Q. What can be done now?
Well, whatever it is, it must be done quickly. Today we have an urgent life and death situation on our hands.
A bishop in Germany 30 years ago begged me never to stop preaching on this cancer of contraception that was eating away at the Church. I assured him I’d always do so. Unfortunately, today the cancer has metastasized beyond one’s imagination. It has brought our Church and country to near destruction. However, I know Our Risen Lord’s promise to His people will never fail.
Q. Could you be more specific?
Well, let me tell you what I did many years ago at St. Stephen’s Church in Midland, Texas. The bishop there asked me to fill in as administrator for seven months due to an emergency situation. This gave me a chance to test out a plan to implement NFP in a parish. So, I preached at all the weekend Masses in a loving, non-judgmental way inviting them to an introductory NFP session on Monday evening. A skilled NFP instructor from Austin and her husband drove up to teach it. One hundred parishioners showed up for the class! Almost all of them signed up for further instruction. So, I flew in two other teachers from El Paso on various weekends to teach the NFP classes in order to accommodate the parishioners while they were there attending Mass, including Saturday and Sunday evenings.
To make a long story short, at the end of my stay at St. Stephen’s, 43 couples were trained in the theology and methodology of Humanae Vitae & NFP.
It’s a very preachable message! However, it must be continually proclaimed by gentle, persistent preaching at least five times over the course of a year at all the weekend Masses. Topics to be discussed may include pornography, modesty, contraception, sterilization, IVF, abortion, etc. This is not asking too much since the Culture of Death is everywhere doing the work of Satan. But to be successful, it must be done by the local priests and deacons. Our people have not rejected this teaching. They have just not heard it proclaimed!
Q. What is the role of the NFP instructor in all of this?

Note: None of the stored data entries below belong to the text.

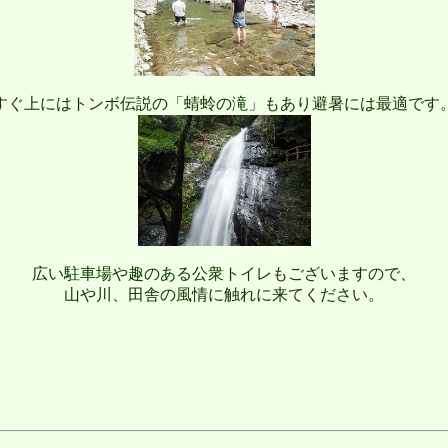
すぐ上にはトンボ伝説の「蜻蛉の滝」もあり避暑には最適です
広い駐車場や趣のある公衆トイレもございますので、
山や川、田舎の風情に触れに来てください。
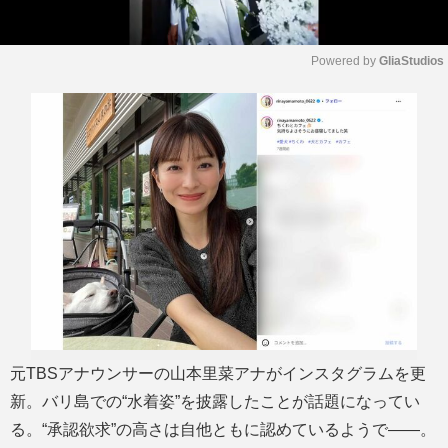
Powered by 
GliaStudios
M
u
t
e
元TBSアナウンサーの山本里菜アナがインスタグラムを更
新。バリ島での“水着姿”を披露したことが話題になってい
る。“承認欲求”の高さは自他ともに認めているようで――。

More than you might think! An American diocesan bishop wrote to me not so long ago that he thought, “…the Lord was lifting up many faithful and articulate lay persons to be engaged in this vital work and wondered if the Holy Spirit wanted them to be the primary servants of this task.” He may be right!
Q. What can an NFP instructor do in a parish setting?
Plenty! To be successful at this, a church community needs at least one highly-trained NFP couple salaried by the parish. This couple would be a wonderful asset for RCIA, CCD, adult education, marriage and baptismal preparation programs. Bishop Peter Elliott of Melbourne, Australia says without this, a parish is not serious about the prophetic teaching of Pope Paul VI and his liberating message of life and love.
Q. Where do we go from here?
I welcome the opportunity to give parish missions. As I like to say, “Have chalice, will travel!” To learn more about the possibilities just go to our website: www.nfpoutreach.org.
Q. Any final thoughts?
President Teddy Roosevelt, a Presbyterian, told a group of mothers in 1905 that the country that buys into contraception commits national suicide – a prophesy coming true today. We have the saving truth, so let your light shine!